Your answer must be an exact transcription of every record.

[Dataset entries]
-- Opening Marker --

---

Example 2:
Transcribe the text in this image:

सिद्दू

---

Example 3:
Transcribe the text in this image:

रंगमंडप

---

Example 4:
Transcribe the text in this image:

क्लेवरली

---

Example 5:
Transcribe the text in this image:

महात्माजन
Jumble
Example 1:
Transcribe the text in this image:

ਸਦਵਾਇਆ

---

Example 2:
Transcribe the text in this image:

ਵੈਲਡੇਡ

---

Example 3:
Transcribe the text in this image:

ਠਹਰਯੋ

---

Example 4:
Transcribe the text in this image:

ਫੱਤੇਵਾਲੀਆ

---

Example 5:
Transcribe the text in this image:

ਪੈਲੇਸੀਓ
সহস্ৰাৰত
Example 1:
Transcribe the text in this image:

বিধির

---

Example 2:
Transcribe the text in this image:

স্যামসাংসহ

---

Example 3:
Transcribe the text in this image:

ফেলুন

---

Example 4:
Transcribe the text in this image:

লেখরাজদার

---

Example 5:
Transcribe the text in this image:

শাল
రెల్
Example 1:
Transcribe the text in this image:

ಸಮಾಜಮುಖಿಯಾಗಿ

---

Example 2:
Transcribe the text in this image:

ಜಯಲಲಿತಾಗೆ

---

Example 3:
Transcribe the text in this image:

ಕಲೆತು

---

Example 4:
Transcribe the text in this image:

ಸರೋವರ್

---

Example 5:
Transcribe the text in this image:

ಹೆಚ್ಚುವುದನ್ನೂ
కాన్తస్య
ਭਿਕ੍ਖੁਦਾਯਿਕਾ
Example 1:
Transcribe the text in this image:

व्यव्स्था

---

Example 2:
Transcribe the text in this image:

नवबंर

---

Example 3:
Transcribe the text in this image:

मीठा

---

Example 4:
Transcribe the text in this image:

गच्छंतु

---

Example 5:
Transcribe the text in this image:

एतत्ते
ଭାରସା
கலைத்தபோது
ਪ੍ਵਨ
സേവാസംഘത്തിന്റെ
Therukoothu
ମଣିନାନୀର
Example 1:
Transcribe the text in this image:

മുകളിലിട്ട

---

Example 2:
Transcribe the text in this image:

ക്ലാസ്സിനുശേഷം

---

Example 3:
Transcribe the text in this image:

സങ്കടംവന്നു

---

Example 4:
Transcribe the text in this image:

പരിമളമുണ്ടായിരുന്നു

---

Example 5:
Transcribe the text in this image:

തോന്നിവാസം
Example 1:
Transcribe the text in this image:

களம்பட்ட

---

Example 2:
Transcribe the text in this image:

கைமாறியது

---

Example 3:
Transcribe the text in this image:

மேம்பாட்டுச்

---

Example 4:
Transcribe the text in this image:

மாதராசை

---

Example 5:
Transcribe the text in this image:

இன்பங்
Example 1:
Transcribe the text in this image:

-- Closing Marker --

ANSWER SPACE:
---

Example 2:
Transcribe the text in this image:

सिद्दू

---

Example 3:
Transcribe the text in this image:

रंगमंडप

---

Example 4:
Transcribe the text in this image:

क्लेवरली

---

Example 5:
Transcribe the text in this image:

महात्माजन
Jumble
Example 1:
Transcribe the text in this image:

ਸਦਵਾਇਆ

---

Example 2:
Transcribe the text in this image:

ਵੈਲਡੇਡ

---

Example 3:
Transcribe the text in this image:

ਠਹਰਯੋ

---

Example 4:
Transcribe the text in this image:

ਫੱਤੇਵਾਲੀਆ

---

Example 5:
Transcribe the text in this image:

ਪੈਲੇਸੀਓ
সহস্ৰাৰত
Example 1:
Transcribe the text in this image:

বিধির

---

Example 2:
Transcribe the text in this image:

স্যামসাংসহ

---

Example 3:
Transcribe the text in this image:

ফেলুন

---

Example 4:
Transcribe the text in this image:

লেখরাজদার

---

Example 5:
Transcribe the text in this image:

শাল
రెల్
Example 1:
Transcribe the text in this image:

ಸಮಾಜಮುಖಿಯಾಗಿ

---

Example 2:
Transcribe the text in this image:

ಜಯಲಲಿತಾಗೆ

---

Example 3:
Transcribe the text in this image:

ಕಲೆತು

---

Example 4:
Transcribe the text in this image:

ಸರೋವರ್

---

Example 5:
Transcribe the text in this image:

ಹೆಚ್ಚುವುದನ್ನೂ
కాన్తస్య
ਭਿਕ੍ਖੁਦਾਯਿਕਾ
Example 1:
Transcribe the text in this image:

व्यव्स्था

---

Example 2:
Transcribe the text in this image:

नवबंर

---

Example 3:
Transcribe the text in this image:

मीठा

---

Example 4:
Transcribe the text in this image:

गच्छंतु

---

Example 5:
Transcribe the text in this image:

एतत्ते
ଭାରସା
கலைத்தபோது
ਪ੍ਵਨ
സേവാസംഘത്തിന്റെ
Therukoothu
ମଣିନାନୀର
Example 1:
Transcribe the text in this image:

മുകളിലിട്ട

---

Example 2:
Transcribe the text in this image:

ക്ലാസ്സിനുശേഷം

---

Example 3:
Transcribe the text in this image:

സങ്കടംവന്നു

---

Example 4:
Transcribe the text in this image:

പരിമളമുണ്ടായിരുന്നു

---

Example 5:
Transcribe the text in this image:

തോന്നിവാസം
Example 1:
Transcribe the text in this image:

களம்பட்ட

---

Example 2:
Transcribe the text in this image:

கைமாறியது

---

Example 3:
Transcribe the text in this image:

மேம்பாட்டுச்

---

Example 4:
Transcribe the text in this image:

மாதராசை

---

Example 5:
Transcribe the text in this image:

இன்பங்
Example 1:
Transcribe the text in this image:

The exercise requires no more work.